**Extracted text**:
LEGO Trader
Believe it or not, there is a huge market for old LEGO sets, and many people will buy sets just to keep them in the box and sell them later. These LEGO investors have historically done really well, so we decided to dig into the features that drive LEGO set prices on secondary markets.
Dataset
We curated a novel dataset of 15,000 LEGO sets with their features and historical prices. We then used machine learning to predict LEGO set prices and develop profitable trading strategies.
The system combines data from two sources:
- Bricklink API: Current market prices (as of May 2023)
- Brickset API: Historical list prices and set features
Modelling Appreciation
Two basic models were developed and compared:
- Random Forest: Ensemble learning approach
- Neural Network: Deep learning model
Both models achieved excellent predictive performance for list prices and current market values. The trading strategy consistently outperformed the S&P 500 and equal-weighted LEGO portfolios. Feature importance analysis revealed key factors driving LEGO set valuations, and the model generated five-year price forecasts.

**Records supplied**:
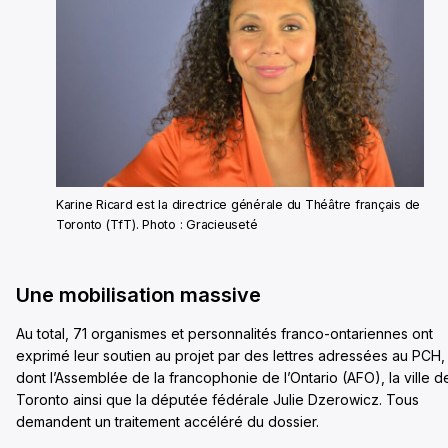
Karine Ricard est la directrice générale du Théâtre français de
Toronto (TfT). Photo : Gracieuseté
Une mobilisation massive
Au total, 71 organismes et personnalités franco-ontariennes ont
exprimé leur soutien au projet par des lettres adressées au PCH,
dont l’Assemblée de la francophonie de l’Ontario (AFO), la ville d
Toronto ainsi que la députée fédérale Julie Dzerowicz. Tous
demandent un traitement accéléré du dossier.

**Study questions**:
(a) In the LEGO Trader text, how many LEGO sets are in the dataset that was built?
(b) Write the next part of the LEGO Trader text, starting after its final sentence.

**Answer set**:
(a) 15,000 LEGO sets.

(b)
The complete dataset is available on Kaggle, and it has reached over 2,400 downloads with active users every month.
Regression Model
I then expanded on this project to create a multilinear regression model that predicted LEGO set prices based on their features. I met with an executive at LEGO, and developed this report detailing the results of my analysis. For those who are curious, the model estimated an average annual appreciation of 9.97%..